--- START OF DATASET ---

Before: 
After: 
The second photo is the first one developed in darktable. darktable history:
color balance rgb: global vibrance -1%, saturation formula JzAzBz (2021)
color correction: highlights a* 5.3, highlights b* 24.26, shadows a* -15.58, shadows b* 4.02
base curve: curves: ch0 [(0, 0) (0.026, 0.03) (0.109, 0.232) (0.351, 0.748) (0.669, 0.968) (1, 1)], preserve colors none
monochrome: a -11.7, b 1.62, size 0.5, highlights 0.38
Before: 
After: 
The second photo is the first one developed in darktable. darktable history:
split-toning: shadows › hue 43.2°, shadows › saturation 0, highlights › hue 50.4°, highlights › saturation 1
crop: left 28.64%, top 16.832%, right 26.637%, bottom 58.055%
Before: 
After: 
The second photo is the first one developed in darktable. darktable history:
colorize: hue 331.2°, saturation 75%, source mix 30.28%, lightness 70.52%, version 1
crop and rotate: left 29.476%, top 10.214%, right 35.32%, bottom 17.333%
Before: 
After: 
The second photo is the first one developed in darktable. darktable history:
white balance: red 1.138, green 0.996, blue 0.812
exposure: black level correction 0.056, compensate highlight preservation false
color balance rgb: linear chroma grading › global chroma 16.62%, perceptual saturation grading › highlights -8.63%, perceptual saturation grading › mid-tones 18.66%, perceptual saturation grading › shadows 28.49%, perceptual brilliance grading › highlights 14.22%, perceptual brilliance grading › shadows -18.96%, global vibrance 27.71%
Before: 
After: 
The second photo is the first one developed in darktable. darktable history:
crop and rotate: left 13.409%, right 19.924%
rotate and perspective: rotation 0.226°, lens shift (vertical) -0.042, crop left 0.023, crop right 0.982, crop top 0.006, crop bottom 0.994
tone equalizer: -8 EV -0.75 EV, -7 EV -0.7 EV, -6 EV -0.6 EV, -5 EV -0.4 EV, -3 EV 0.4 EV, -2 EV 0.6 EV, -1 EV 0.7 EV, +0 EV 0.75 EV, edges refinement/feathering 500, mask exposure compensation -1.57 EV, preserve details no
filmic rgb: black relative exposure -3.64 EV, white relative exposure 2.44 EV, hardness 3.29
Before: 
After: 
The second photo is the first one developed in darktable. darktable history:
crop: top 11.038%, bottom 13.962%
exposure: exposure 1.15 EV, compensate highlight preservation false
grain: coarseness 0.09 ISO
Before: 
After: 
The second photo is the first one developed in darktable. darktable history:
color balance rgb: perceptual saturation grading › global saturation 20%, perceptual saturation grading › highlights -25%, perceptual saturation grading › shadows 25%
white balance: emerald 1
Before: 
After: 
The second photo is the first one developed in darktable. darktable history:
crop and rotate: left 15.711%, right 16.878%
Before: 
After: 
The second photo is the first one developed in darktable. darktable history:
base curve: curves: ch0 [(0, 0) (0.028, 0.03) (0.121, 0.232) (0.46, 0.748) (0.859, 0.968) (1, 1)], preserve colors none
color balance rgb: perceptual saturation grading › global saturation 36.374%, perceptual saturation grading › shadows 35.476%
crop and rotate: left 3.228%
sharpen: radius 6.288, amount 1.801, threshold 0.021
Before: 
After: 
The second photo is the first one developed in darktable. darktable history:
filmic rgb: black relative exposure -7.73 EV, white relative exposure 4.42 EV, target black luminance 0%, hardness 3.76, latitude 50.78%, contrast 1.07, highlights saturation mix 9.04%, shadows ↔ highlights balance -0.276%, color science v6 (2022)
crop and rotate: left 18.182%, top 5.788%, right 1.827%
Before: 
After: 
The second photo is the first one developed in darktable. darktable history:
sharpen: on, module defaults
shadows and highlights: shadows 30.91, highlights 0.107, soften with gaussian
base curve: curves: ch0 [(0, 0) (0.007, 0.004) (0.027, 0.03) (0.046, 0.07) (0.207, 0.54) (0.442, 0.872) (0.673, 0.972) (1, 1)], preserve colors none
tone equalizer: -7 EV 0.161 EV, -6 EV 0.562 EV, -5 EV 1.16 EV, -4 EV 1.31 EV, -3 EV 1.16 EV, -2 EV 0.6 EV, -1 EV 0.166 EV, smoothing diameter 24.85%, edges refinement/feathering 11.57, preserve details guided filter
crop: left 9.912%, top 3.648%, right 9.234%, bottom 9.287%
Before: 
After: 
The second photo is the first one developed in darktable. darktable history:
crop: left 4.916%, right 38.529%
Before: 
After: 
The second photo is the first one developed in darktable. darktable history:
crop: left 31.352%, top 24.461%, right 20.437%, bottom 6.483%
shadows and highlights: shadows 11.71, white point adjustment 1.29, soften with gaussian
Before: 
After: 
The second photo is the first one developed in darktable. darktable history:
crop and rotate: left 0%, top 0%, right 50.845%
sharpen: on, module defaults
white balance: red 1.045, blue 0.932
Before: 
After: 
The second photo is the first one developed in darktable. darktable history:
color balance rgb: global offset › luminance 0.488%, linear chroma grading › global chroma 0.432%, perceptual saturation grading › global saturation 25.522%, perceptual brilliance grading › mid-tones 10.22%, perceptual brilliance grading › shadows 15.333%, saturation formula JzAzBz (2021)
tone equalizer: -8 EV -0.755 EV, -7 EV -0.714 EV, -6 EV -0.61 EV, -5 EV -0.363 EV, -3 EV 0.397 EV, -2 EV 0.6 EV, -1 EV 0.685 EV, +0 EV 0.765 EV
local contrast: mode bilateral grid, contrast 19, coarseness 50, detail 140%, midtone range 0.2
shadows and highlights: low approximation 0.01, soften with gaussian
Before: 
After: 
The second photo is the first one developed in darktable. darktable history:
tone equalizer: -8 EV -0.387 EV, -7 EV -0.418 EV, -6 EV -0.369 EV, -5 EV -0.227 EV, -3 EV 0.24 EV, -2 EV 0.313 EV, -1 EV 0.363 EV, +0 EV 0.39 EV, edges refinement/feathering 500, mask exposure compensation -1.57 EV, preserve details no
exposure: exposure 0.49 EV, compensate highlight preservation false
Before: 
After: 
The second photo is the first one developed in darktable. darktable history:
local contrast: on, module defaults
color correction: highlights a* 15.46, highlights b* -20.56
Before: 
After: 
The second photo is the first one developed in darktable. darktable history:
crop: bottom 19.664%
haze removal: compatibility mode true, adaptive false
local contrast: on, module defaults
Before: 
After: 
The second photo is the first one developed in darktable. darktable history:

--- END OF DATASET ---

TO BE DONE — Rewrite all of the records, putting "edit history" in place of every "darktable history" and leaving everything else unchanged.

FINISHED EXERCISE —
Before: 
After: 
The second photo is the first one developed in darktable. edit history:
color balance rgb: global vibrance -1%, saturation formula JzAzBz (2021)
color correction: highlights a* 5.3, highlights b* 24.26, shadows a* -15.58, shadows b* 4.02
base curve: curves: ch0 [(0, 0) (0.026, 0.03) (0.109, 0.232) (0.351, 0.748) (0.669, 0.968) (1, 1)], preserve colors none
monochrome: a -11.7, b 1.62, size 0.5, highlights 0.38
Before: 
After: 
The second photo is the first one developed in darktable. edit history:
split-toning: shadows › hue 43.2°, shadows › saturation 0, highlights › hue 50.4°, highlights › saturation 1
crop: left 28.64%, top 16.832%, right 26.637%, bottom 58.055%
Before: 
After: 
The second photo is the first one developed in darktable. edit history:
colorize: hue 331.2°, saturation 75%, source mix 30.28%, lightness 70.52%, version 1
crop and rotate: left 29.476%, top 10.214%, right 35.32%, bottom 17.333%
Before: 
After: 
The second photo is the first one developed in darktable. edit history:
white balance: red 1.138, green 0.996, blue 0.812
exposure: black level correction 0.056, compensate highlight preservation false
color balance rgb: linear chroma grading › global chroma 16.62%, perceptual saturation grading › highlights -8.63%, perceptual saturation grading › mid-tones 18.66%, perceptual saturation grading › shadows 28.49%, perceptual brilliance grading › highlights 14.22%, perceptual brilliance grading › shadows -18.96%, global vibrance 27.71%
Before: 
After: 
The second photo is the first one developed in darktable. edit history:
crop and rotate: left 13.409%, right 19.924%
rotate and perspective: rotation 0.226°, lens shift (vertical) -0.042, crop left 0.023, crop right 0.982, crop top 0.006, crop bottom 0.994
tone equalizer: -8 EV -0.75 EV, -7 EV -0.7 EV, -6 EV -0.6 EV, -5 EV -0.4 EV, -3 EV 0.4 EV, -2 EV 0.6 EV, -1 EV 0.7 EV, +0 EV 0.75 EV, edges refinement/feathering 500, mask exposure compensation -1.57 EV, preserve details no
filmic rgb: black relative exposure -3.64 EV, white relative exposure 2.44 EV, hardness 3.29
Before: 
After: 
The second photo is the first one developed in darktable. edit history:
crop: top 11.038%, bottom 13.962%
exposure: exposure 1.15 EV, compensate highlight preservation false
grain: coarseness 0.09 ISO
Before: 
After: 
The second photo is the first one developed in darktable. edit history:
color balance rgb: perceptual saturation grading › global saturation 20%, perceptual saturation grading › highlights -25%, perceptual saturation grading › shadows 25%
white balance: emerald 1
Before: 
After: 
The second photo is the first one developed in darktable. edit history:
crop and rotate: left 15.711%, right 16.878%
Before: 
After: 
The second photo is the first one developed in darktable. edit history:
base curve: curves: ch0 [(0, 0) (0.028, 0.03) (0.121, 0.232) (0.46, 0.748) (0.859, 0.968) (1, 1)], preserve colors none
color balance rgb: perceptual saturation grading › global saturation 36.374%, perceptual saturation grading › shadows 35.476%
crop and rotate: left 3.228%
sharpen: radius 6.288, amount 1.801, threshold 0.021
Before: 
After: 
The second photo is the first one developed in darktable. edit history:
filmic rgb: black relative exposure -7.73 EV, white relative exposure 4.42 EV, target black luminance 0%, hardness 3.76, latitude 50.78%, contrast 1.07, highlights saturation mix 9.04%, shadows ↔ highlights balance -0.276%, color science v6 (2022)
crop and rotate: left 18.182%, top 5.788%, right 1.827%
Before: 
After: 
The second photo is the first one developed in darktable. edit history:
sharpen: on, module defaults
shadows and highlights: shadows 30.91, highlights 0.107, soften with gaussian
base curve: curves: ch0 [(0, 0) (0.007, 0.004) (0.027, 0.03) (0.046, 0.07) (0.207, 0.54) (0.442, 0.872) (0.673, 0.972) (1, 1)], preserve colors none
tone equalizer: -7 EV 0.161 EV, -6 EV 0.562 EV, -5 EV 1.16 EV, -4 EV 1.31 EV, -3 EV 1.16 EV, -2 EV 0.6 EV, -1 EV 0.166 EV, smoothing diameter 24.85%, edges refinement/feathering 11.57, preserve details guided filter
crop: left 9.912%, top 3.648%, right 9.234%, bottom 9.287%
Before: 
After: 
The second photo is the first one developed in darktable. edit history:
crop: left 4.916%, right 38.529%
Before: 
After: 
The second photo is the first one developed in darktable. edit history:
crop: left 31.352%, top 24.461%, right 20.437%, bottom 6.483%
shadows and highlights: shadows 11.71, white point adjustment 1.29, soften with gaussian
Before: 
After: 
The second photo is the first one developed in darktable. edit history:
crop and rotate: left 0%, top 0%, right 50.845%
sharpen: on, module defaults
white balance: red 1.045, blue 0.932
Before: 
After: 
The second photo is the first one developed in darktable. edit history:
color balance rgb: global offset › luminance 0.488%, linear chroma grading › global chroma 0.432%, perceptual saturation grading › global saturation 25.522%, perceptual brilliance grading › mid-tones 10.22%, perceptual brilliance grading › shadows 15.333%, saturation formula JzAzBz (2021)
tone equalizer: -8 EV -0.755 EV, -7 EV -0.714 EV, -6 EV -0.61 EV, -5 EV -0.363 EV, -3 EV 0.397 EV, -2 EV 0.6 EV, -1 EV 0.685 EV, +0 EV 0.765 EV
local contrast: mode bilateral grid, contrast 19, coarseness 50, detail 140%, midtone range 0.2
shadows and highlights: low approximation 0.01, soften with gaussian
Before: 
After: 
The second photo is the first one developed in darktable. edit history:
tone equalizer: -8 EV -0.387 EV, -7 EV -0.418 EV, -6 EV -0.369 EV, -5 EV -0.227 EV, -3 EV 0.24 EV, -2 EV 0.313 EV, -1 EV 0.363 EV, +0 EV 0.39 EV, edges refinement/feathering 500, mask exposure compensation -1.57 EV, preserve details no
exposure: exposure 0.49 EV, compensate highlight preservation false
Before: 
After: 
The second photo is the first one developed in darktable. edit history:
local contrast: on, module defaults
color correction: highlights a* 15.46, highlights b* -20.56
Before: 
After: 
The second photo is the first one developed in darktable. edit history:
crop: bottom 19.664%
haze removal: compatibility mode true, adaptive false
local contrast: on, module defaults
Before: 
After: 
The second photo is the first one developed in darktable. edit history:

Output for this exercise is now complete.